AUTHOR=Pollard Rebecca D. , Wilkerson Matthew D. , Rajagopal Padma Sheila TITLE=Identification of germline population variants misclassified as cancer-associated somatic variants JOURNAL=Frontiers in Medicine VOLUME=11 YEAR=2024 URL=https://www.frontiersin.org/journals/medicine/articles/10.3389/fmed.2024.1361317 DOI=10.3389/fmed.2024.1361317 ISSN=2296-858X ABSTRACT=Introduction

Databases used for clinical interpretation in oncology rely on genetic data derived primarily from patients of European ancestry, leading to biases in cancer genetics research and clinical practice. One practical issue that arises in this context is the potential misclassification of multi-ancestral population variants as tumor-associated because they are not represented in reference genomes against which tumor sequencing data is aligned.

Methods

To systematically find misclassified variants, we compared somatic variants in census genes from the Catalogue of Somatic Mutations in Cancer (COSMIC) V99 with multi-ancestral population variants from the Genome Aggregation Databases’ Linkage Disequilibrium (GnomAD).

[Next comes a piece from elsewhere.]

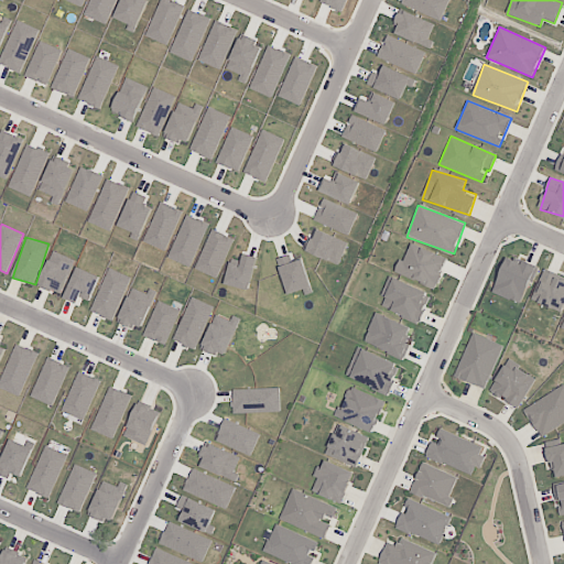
[(436,288),(447,258),(409,242),(398,273),(436,288)]
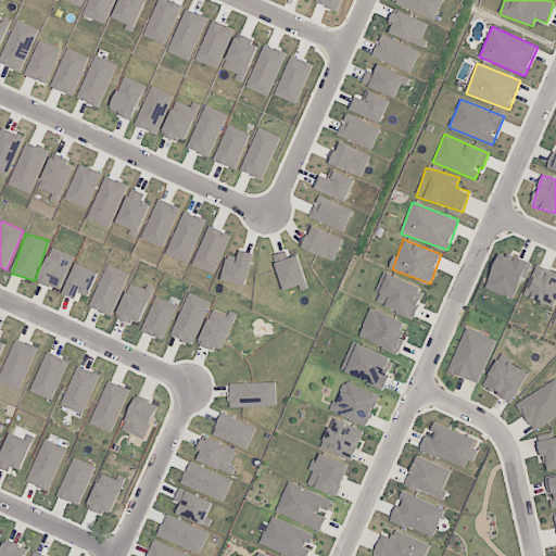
[(75,257),(53,247),(38,281),(59,291),(75,257)]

By comparing genomic coordinates, reference, and alternate alleles, we could identify misclassified variants in genes associated with cancer.

Results

We found 192 of 208 genes in COSMIC’s cancer-associated census genes (92.31%) to be associated with variant misclassifications. Among the 1,906,732 variants in COSMIC, 6,957 variants (0.36%) aligned with normal population variants in GnomAD, concerning for misclassification. The African / African American ancestral population included the greatest number of misclassified variants and also had the greatest number of unique misclassified variants.

Conclusion

The direct, systematic comparison of variants from COSMIC for co-occurrence in GnomAD supports a more accurate interpretation of tumor sequencing data and reduces bias related to genomic ancestry.